SUPPLIED RECORDS START

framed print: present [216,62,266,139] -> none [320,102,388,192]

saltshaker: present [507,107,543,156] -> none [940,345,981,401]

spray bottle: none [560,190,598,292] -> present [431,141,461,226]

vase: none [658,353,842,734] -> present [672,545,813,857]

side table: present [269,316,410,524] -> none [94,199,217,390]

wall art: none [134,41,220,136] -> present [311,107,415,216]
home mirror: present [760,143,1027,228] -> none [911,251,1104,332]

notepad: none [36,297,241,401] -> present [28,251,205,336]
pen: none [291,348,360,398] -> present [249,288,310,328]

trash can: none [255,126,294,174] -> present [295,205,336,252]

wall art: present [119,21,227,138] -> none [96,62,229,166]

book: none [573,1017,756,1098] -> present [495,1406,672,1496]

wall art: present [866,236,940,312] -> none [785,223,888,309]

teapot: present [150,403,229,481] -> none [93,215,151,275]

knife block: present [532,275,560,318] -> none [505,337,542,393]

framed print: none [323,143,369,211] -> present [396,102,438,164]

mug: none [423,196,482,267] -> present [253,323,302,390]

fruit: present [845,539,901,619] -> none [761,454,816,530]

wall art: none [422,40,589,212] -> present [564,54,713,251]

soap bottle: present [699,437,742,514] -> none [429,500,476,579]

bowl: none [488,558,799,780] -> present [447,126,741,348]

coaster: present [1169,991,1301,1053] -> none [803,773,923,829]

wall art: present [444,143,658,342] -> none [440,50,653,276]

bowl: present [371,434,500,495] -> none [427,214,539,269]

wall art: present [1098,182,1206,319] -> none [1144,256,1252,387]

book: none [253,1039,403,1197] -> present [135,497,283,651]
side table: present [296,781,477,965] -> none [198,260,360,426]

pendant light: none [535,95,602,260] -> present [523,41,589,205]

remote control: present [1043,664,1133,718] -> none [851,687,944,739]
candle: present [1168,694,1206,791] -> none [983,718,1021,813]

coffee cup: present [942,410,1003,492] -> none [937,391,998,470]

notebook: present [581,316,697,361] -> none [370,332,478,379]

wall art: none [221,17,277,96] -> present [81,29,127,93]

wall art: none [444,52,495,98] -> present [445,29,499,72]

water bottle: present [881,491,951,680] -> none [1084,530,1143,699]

SUPPLIED RECORDS END

EXERCISE OBJECTIVE =
Go through the listing, find each line with the word "bowl", and copy it.

PROBLEM SOLUTION =
bowl: none [488,558,799,780] -> present [447,126,741,348]
bowl: present [371,434,500,495] -> none [427,214,539,269]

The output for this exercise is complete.